La anécdota, como en toda leyenda, reventó como una bomba. Corría marzo de 2012. Por las calles de Arequipa se paseaba la figura de un modesto treintañero junto a su esposa. Era Pedro Novoa Castillo, listo para recoger el galardón del premio de novela corta Mario Vargas Llosa de manos del propio Nobel arequipeño, cinco mil euros y el derecho a ser publicado en la Editorial Alfaguara. Su relato “Maestra Vida” le había ganado a 662 escritores de toda España y América continental.
En esas épocas, mientras yo trabajaba en la organización de ese premio, me dijo que esto le iba a cambiar la vida. Algo que se cumplió. Creció tanto literariamente que quedó finalista en varios certámenes internacionales de peso como el premio de novela Herralde de España.
Era un tipo simpatiquísimo. Al inicio nervioso, educado y discreto. A los cinco minutos, un ‘entrador’ limeño de barrio, un ilustrado con esquina, un salsero lector de César Vallejo. Pero, desde marzo de 2012, algo especial se incorporó a su infinita metamorfosis: se volvió arequipeño. Tras el premio Mario Vargas Llosa, le tuvo un cariño maternal a la Ciudad Blanca que lo vio consolidarse como un gran escritor. Nació carnalmente en Lima. Y Arequipa lo amamantó literariamente.
A diferencia del universo literario limeño, que fluye desde el foco mediático y crea irradiado en la influencia estética vargas llosiana, Pedro Novoa emergió solo, sin padrinos, letra por letra, dando martillazos sobre un teclado para ampliar las combinaciones creativas.
Debajo de su apariencia de profesor paciente habitaba un monstruo de las letras. Era una suerte de Juan Rulfo del Rímac que escribía novelas después de dictar clases. Un Franz Kafka limeño que fabulaba en el universo del realismo sucio, urbano y violento de la capital.

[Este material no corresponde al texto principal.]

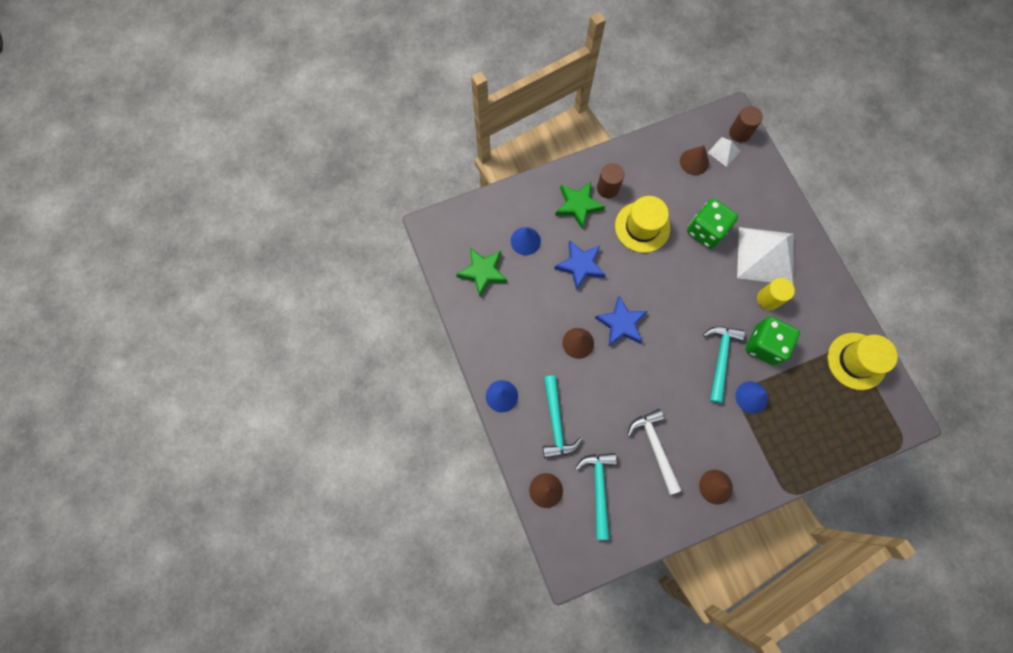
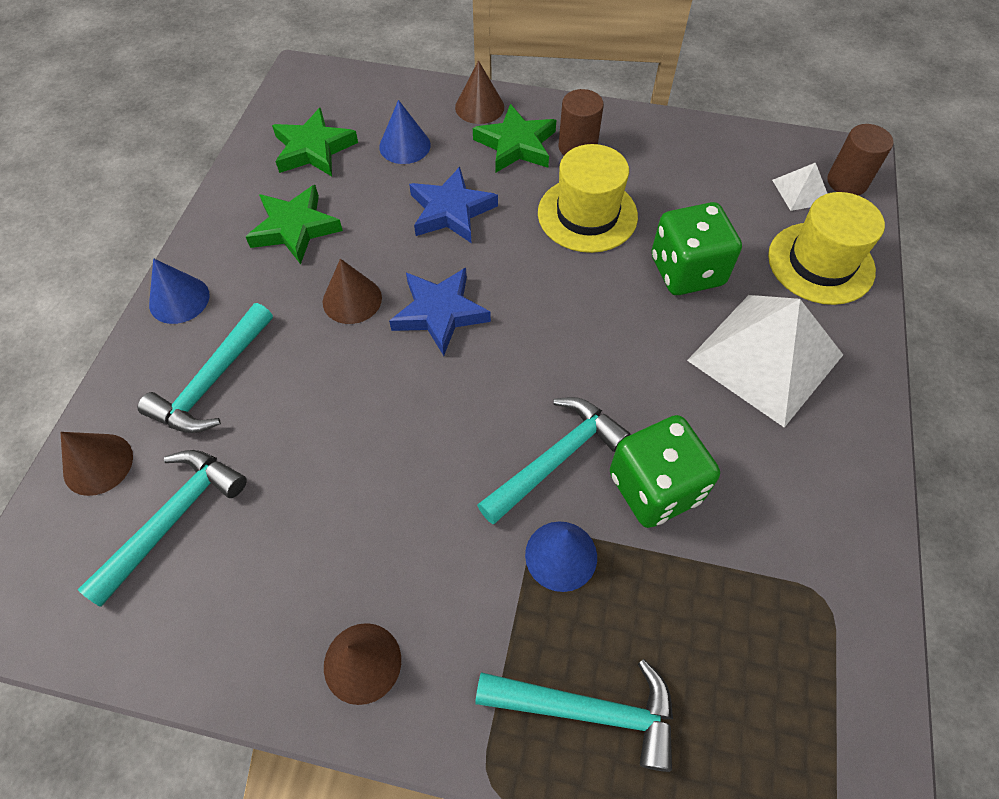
camera: 35 degrees right, 15 degrees down
(517, 323) = (295, 228): none -> green star
(655, 446) = (322, 519): white hammer -> none
(694, 162) = (740, 180): brown cone -> brown cone (479, 107)
(768, 299) = (719, 422): yellow cylinder -> none
(801, 446) = (589, 710): none -> turquoise hammer
(856, 361) = (824, 631): yellow hat -> yellow hat (820, 263)

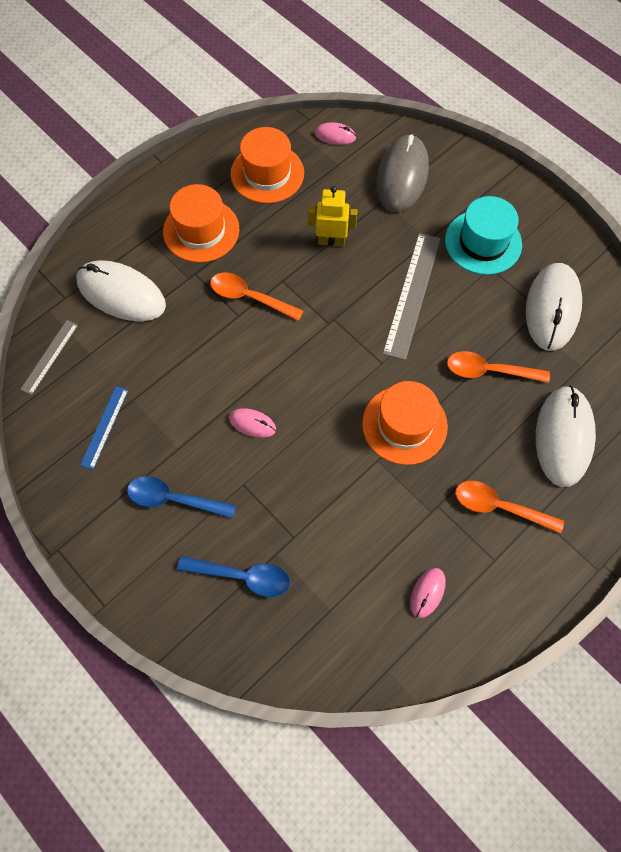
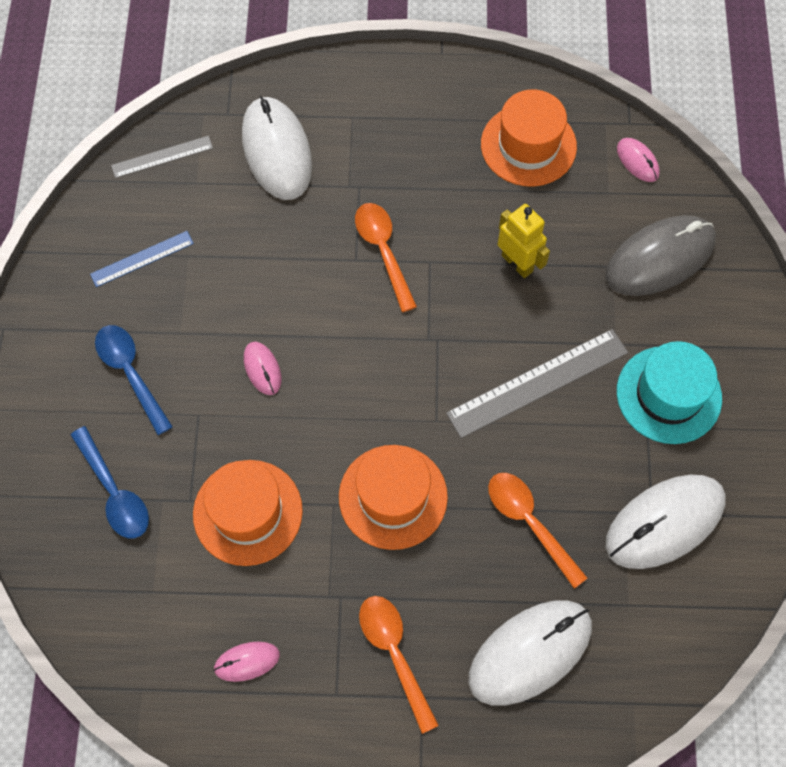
camera: 45 degrees right, 0 degrees up
(201, 230) = (407, 150): orange hat -> orange hat (247, 512)

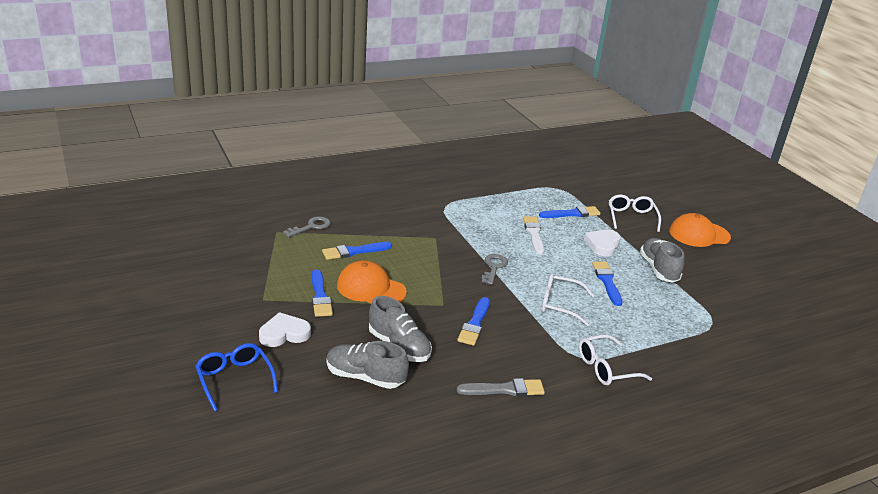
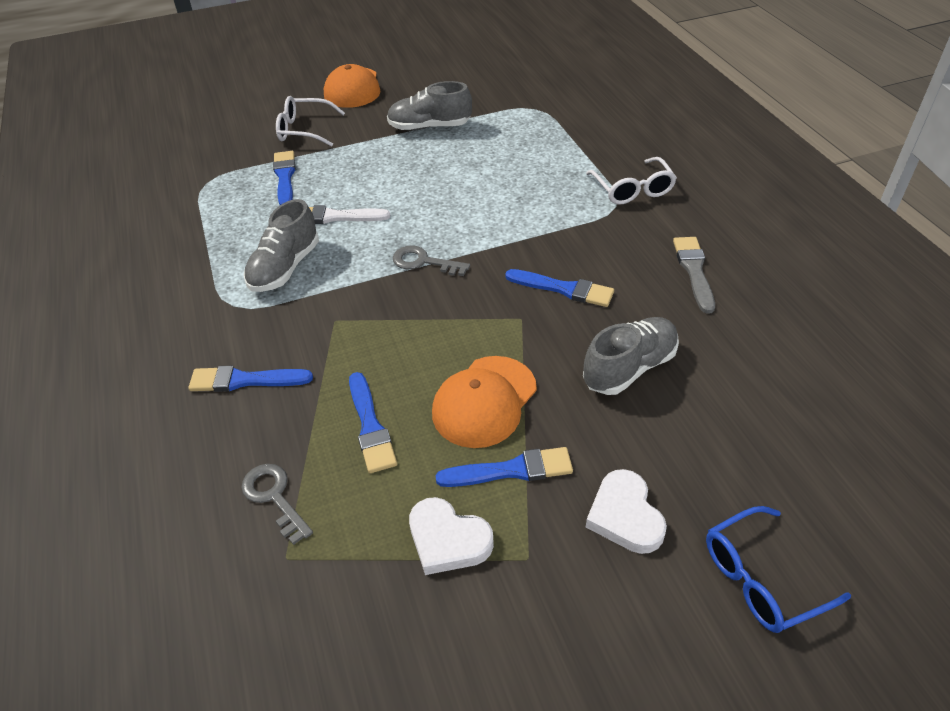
camera: 80 degrees left, 15 degrees up
(365, 377) = (708, 406): grey shoe -> grey shoe (285, 268)
(560, 305) = (511, 210): white glasses -> none
(602, 245) = (370, 161): white heart -> white heart (448, 540)
(607, 281) = (457, 168): blue brush -> blue brush (245, 380)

Un Louis-Ferdinand Céline peruano que supo unir las mejores lecciones de William Faulkner, Albert Camus, Rainer María Rilke, Charles Baudelaire, Emil Michel Cioran y sus padres creativos characatos Mario Vargas Llosa y Oswaldo Reynoso en sus libros. Allí están sus novelas “Seis Metros de Soga”, “La Sinfonía de la Destrucción”, “Tu mitad animal”, la póstuma “La Metamorfosis 2.0” y la entrañable “Maestra Vida” como gran legado cultural peruano y latinoamericano que la literatura ya empezó a recompensar.
El mejor amigo de Mario Vargas Llosa, Juan Jesús Armas Marcelo, le dijo en Arequipa que es grande ser chévere. Pero era más chévere ser grande. Y él, con justa razón literaria, lo había logrado.